The PM42 offers you a four-section product which works fairly well after tedious installation and tweaking of the layout. I wouldn’t recommend it to anyone except a ‘hardcore’ Digitrax user, based upon the difficulties I’ve had with mine.
LENZ LK100 – This 5 amp, mechanical relay autoreverse module can be used with most low and medium current dcc systems up to 5 amps. The LK100 is very easy to install, requiring only two wires to the booster or track and two wires to the reversing section. Convenient screw terminals are provided for a solderless connection to the module itself. The user can optimize autoreverse switching time simply by setting one trimwheel located on the module case. The LK100 has no internal short circuit protection so, the booster’s circuit breaker must be relied upon in case of a short circuit in the reversing section. This is a slick, well-designed autoreverse device which does its job unobtrusively and reliably.
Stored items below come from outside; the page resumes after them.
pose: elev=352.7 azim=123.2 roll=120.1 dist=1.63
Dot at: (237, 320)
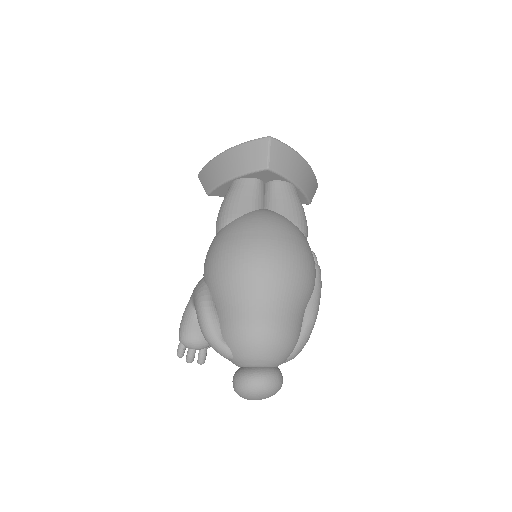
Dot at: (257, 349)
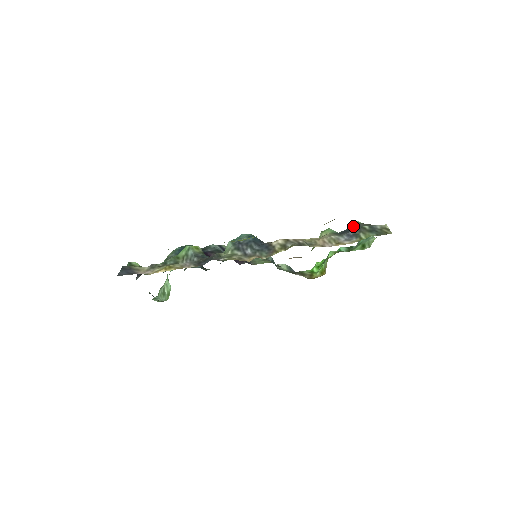
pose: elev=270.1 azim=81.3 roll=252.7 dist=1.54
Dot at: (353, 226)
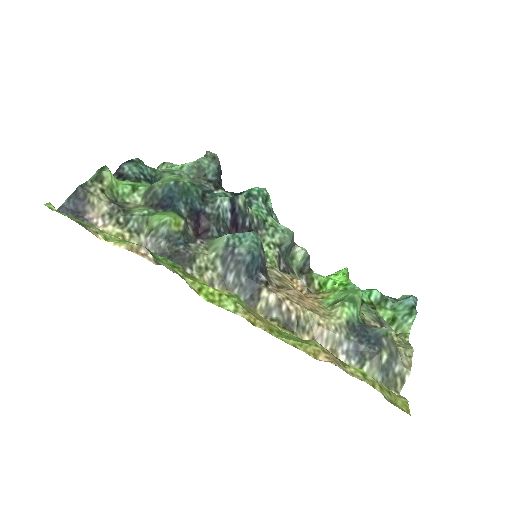
Dot at: (376, 336)
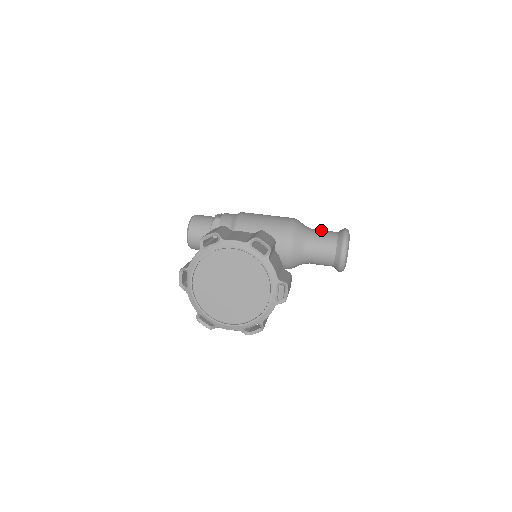
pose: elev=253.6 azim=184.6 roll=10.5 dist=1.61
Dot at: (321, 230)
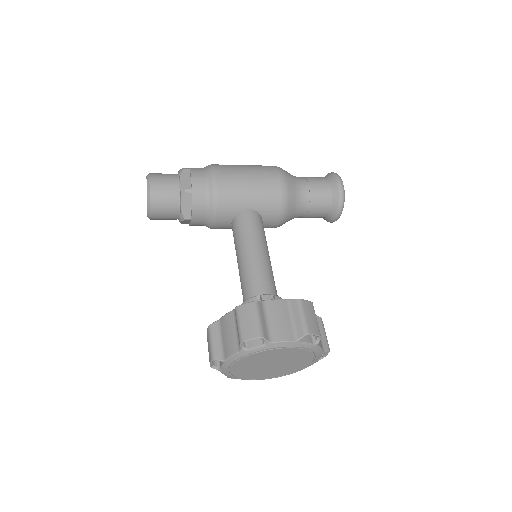
Dot at: (312, 183)
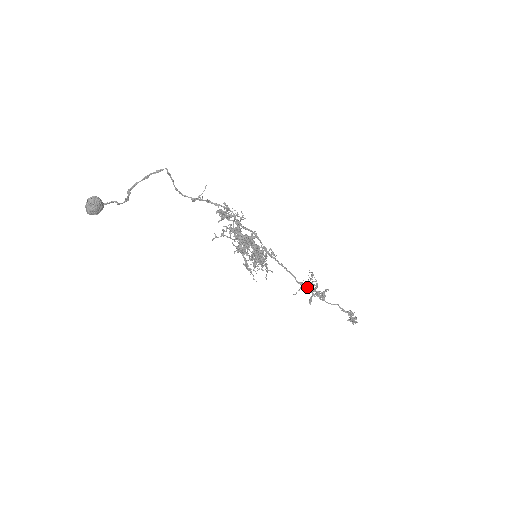
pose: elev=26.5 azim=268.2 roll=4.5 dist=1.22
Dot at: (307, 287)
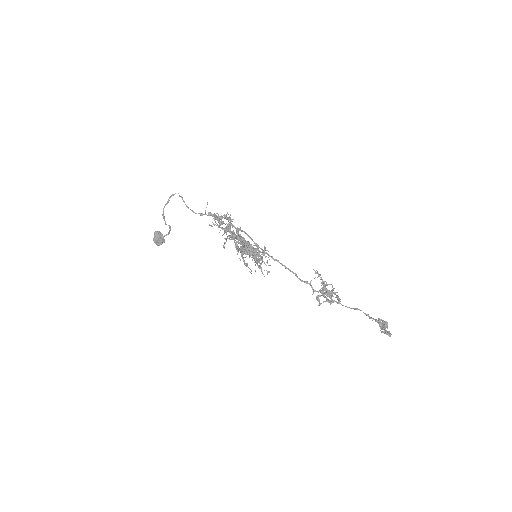
Dot at: occluded
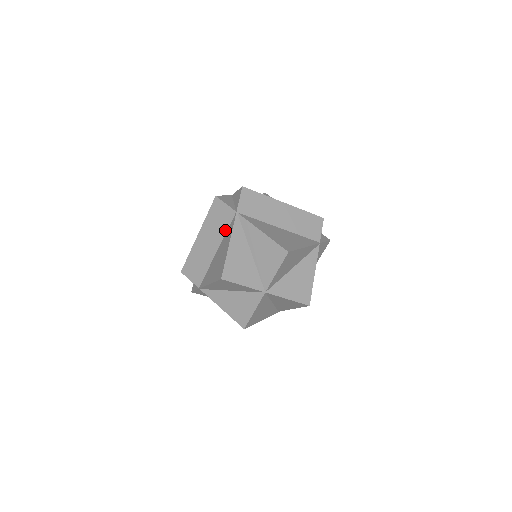
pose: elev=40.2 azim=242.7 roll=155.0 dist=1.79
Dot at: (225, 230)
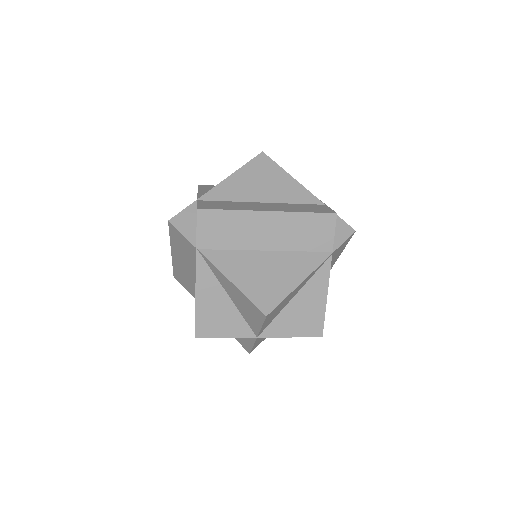
Dot at: (194, 261)
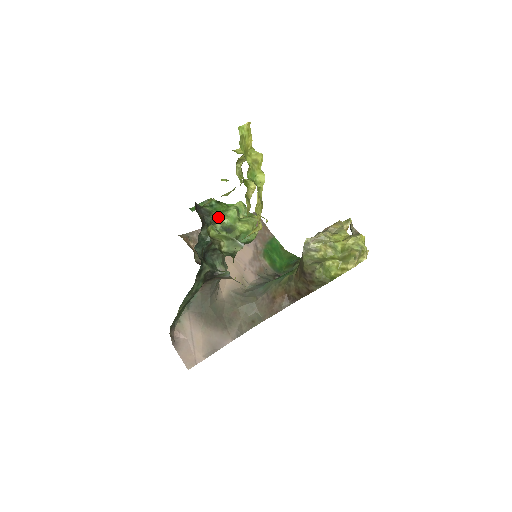
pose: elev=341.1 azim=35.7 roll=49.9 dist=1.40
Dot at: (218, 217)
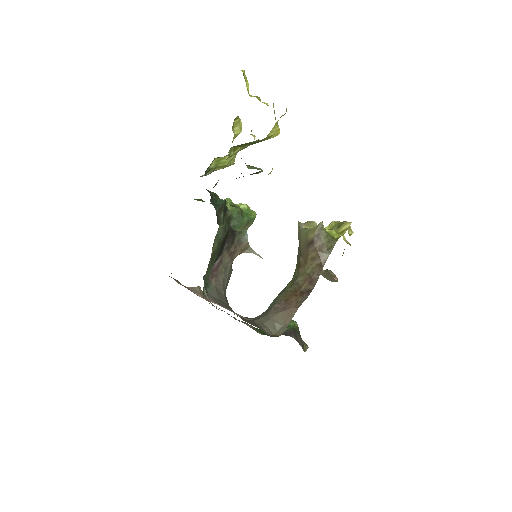
Dot at: (218, 198)
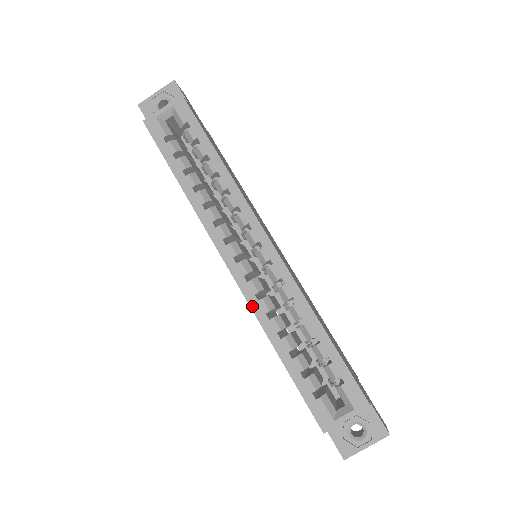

This elegantly simple, mechanical relay, autoreverse module can be used with any low current dcc system, limited to 2 amps. Very easy to hook up – four wires and no adjustment required. 2 amps maximum current is less than most popular dcc systems provide to the track. There’s no short circuit protection for the autoreverse module if the booster’s circuit breaker doesn’t trip immediately, as can happen with typical wiring installations.